Many annuity organizations are unhappy with the DOL fiduciary rule and the BIC exemption in particular. Americans for Annuity Awareness’ Kim O’Brien wrote an article published for Insurance News Net listing “Three Reasons Why the BIC Exemption is Flawed.” The Best Interest Contract Exemption, also known as BICE, is a bone of contention for many in the annuity industry. MSG, a group of independent marketing organizations, filed a detailed lawsuit specifically related to the inclusion of fixed indexed annuities in the DOL rule. Fixed indexed annuity products were added to the rule at the last minute in a surprise decision by the DOL. The article says that people looking for guaranteed income and protection of their assets with indexed annuity products are going to run into big problems now. There will be an increase in paperwork, fees, complexity and confusion related to fixed indexed annuity products.
The first big flaw related to the BIC exemption is that the Department of Labor essentially ignored important evidence showing that the rule is harmful to consumers. Their so-called cost-benefit analysis was based on unreliable and inaccurate information and does not justify the use of BICE guidelines for selling variable and indexed annuities. There is also no accounting for dealing with the fact that lawsuits related to the rule are being filed all over the country in different states and courthouses. The interpretations and rulings will make the already unclear rule even harder to follow.
Secondly, the rule separates fixed annuity and fixed indexed annuity products in a confusing and unnecessary way. Both types of fixed annuity products offer principal protection, guaranteed interest rate growth, and the transfer of market risk to an insurance company. Traditional fixed annuities differ from indexed annuity products in the way that the interest is calculated. While indexed annuity interest is based upon the performance of a particular market index, the money is not directly tied to the markets. Both types of fixed annuities offer death benefits, are covered by state guarantees, are regulated by insurance regulators because they are not classified as securities, and only charge fees for options that consumers choose to add on with full disclosure. By treating traditional fixed and fixed indexed annuity products differently, the DOL is creating a competitive advantage for traditional fixed products. This is the exact outcome they said they were avoiding between indexed and variable annuity products by including indexed annuities in the BICE guidelines.
Prejudice against commission-based annuity compensation is the third major flaw listed in O’Brien’s article. She says that the rule misunderstands commissions and points out that a fee-based advisor can have conflicts of interest just the same as a commission-based advisor. Advisors who sell fee-based annuities can charge for more hours than they should or make money off a client when they are under-performing just as commission-based advisors can push a product that earns them more commission when a lower commission product is better for the consumer.
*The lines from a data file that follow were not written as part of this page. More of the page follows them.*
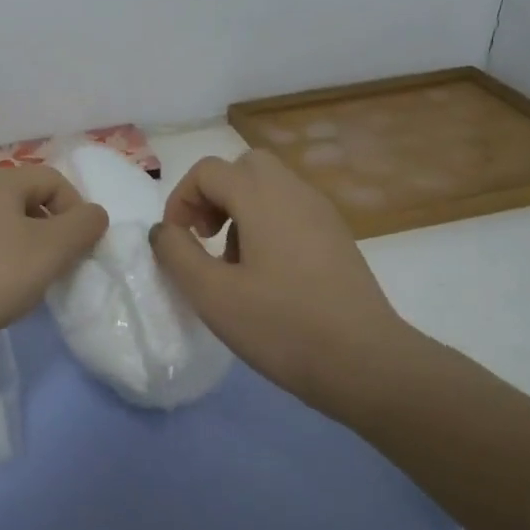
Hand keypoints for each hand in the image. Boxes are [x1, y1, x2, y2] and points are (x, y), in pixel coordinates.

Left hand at [0, 165, 108, 347]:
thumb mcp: (53, 247)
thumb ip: (84, 226)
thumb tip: (94, 215)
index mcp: (0, 179)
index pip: (54, 180)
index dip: (77, 211)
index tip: (80, 248)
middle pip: (30, 203)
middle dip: (53, 233)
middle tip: (59, 266)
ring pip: (8, 229)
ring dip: (29, 252)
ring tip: (31, 284)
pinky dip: (2, 267)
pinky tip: (1, 294)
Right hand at [151, 149, 425, 410]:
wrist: (365, 361)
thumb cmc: (282, 326)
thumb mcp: (213, 295)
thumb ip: (177, 254)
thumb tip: (163, 230)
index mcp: (262, 198)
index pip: (208, 171)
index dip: (181, 200)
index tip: (176, 243)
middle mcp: (294, 193)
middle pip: (244, 168)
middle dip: (214, 195)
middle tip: (205, 239)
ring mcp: (322, 214)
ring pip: (269, 188)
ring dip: (240, 211)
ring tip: (233, 264)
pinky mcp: (337, 237)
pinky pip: (292, 211)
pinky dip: (267, 225)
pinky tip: (267, 276)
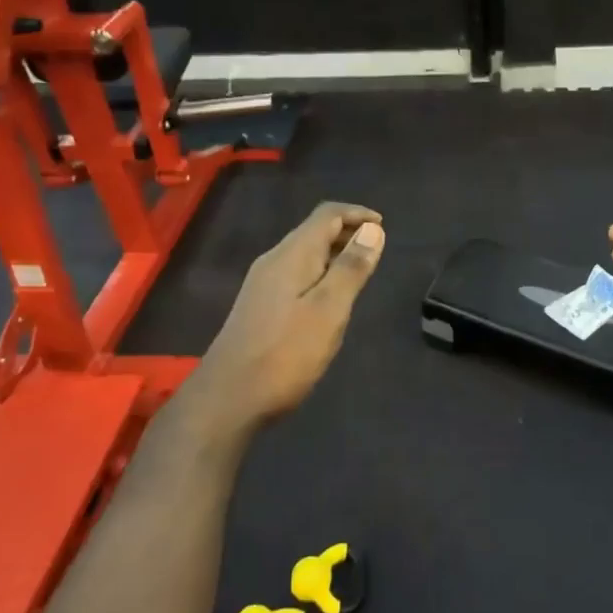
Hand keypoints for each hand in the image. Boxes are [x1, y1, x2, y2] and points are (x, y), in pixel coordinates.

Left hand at [190, 202, 385, 433]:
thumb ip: (351, 269)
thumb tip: (373, 230)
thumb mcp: (329, 310)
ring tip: (360, 272)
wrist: (229, 398)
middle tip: (376, 250)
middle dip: (347, 232)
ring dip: (334, 254)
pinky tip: (330, 299)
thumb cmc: (286, 354)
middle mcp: (273, 261)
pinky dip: (320, 273)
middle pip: (313, 231)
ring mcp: (263, 284)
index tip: (383, 226)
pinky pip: (296, 274)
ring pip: (304, 254)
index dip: (357, 213)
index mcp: (291, 255)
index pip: (326, 214)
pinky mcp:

Unethical advisors come in all forms. But O’Brien points out that commissions are only paid on the premium and are usually less expensive over time. Most often, their pricing correlates with the surrender period.
The article concludes that the DOL simply did not perform due diligence in their creation of this fiduciary rule. More regulation does not necessarily mean a better situation for consumers, especially when it creates legal issues and increased procedures and compliance issues for advisors and insurers. Unfortunately, this could make annuities inaccessible for the millions of Americans who need a way to create an income stream from their retirement savings. The DOL did not show that the current regulations are ineffective and lack consumer protection. The major flaws in the DOL fiduciary rule should be fixed before the variable and fixed indexed annuity industries are forever impacted in a negative way.